▸ **TASK GOAL**:
Each line of the records below that contains "media" needs to be copied.

▸ **PROVIDED RECORDS**:
◆ ◆ ◆ ◆ ◆

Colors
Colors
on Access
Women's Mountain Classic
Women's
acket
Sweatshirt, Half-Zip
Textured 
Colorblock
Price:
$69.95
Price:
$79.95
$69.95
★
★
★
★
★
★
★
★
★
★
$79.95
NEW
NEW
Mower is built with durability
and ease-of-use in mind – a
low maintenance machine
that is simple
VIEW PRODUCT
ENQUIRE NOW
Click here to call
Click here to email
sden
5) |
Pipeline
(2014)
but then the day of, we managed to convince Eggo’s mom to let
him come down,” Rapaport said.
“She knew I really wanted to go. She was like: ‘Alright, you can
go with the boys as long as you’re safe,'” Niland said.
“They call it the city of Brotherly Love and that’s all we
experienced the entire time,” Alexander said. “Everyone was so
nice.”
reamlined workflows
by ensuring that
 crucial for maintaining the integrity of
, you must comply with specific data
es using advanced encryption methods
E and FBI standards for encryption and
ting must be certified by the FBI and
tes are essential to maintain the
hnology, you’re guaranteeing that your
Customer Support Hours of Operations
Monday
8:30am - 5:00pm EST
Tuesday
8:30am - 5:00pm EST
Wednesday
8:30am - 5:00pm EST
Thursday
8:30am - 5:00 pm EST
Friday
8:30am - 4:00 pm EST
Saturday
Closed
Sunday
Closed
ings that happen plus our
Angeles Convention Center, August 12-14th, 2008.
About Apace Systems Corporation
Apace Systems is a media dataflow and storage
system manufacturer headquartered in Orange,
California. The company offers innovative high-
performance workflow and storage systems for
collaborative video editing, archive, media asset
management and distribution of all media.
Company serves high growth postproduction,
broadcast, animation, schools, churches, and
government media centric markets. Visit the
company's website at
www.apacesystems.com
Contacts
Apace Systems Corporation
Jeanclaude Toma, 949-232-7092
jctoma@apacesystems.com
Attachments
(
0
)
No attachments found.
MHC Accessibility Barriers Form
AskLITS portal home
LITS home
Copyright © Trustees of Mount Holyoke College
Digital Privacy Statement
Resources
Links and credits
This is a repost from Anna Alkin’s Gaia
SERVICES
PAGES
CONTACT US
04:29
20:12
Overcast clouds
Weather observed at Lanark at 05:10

◆ ◆ ◆ ◆ ◆

▸ **EXERCISE RESPONSE**:
Apace Systems is a media dataflow and storage
collaborative video editing, archive, media asset
management and distribution of all media.
government media centric markets. Visit the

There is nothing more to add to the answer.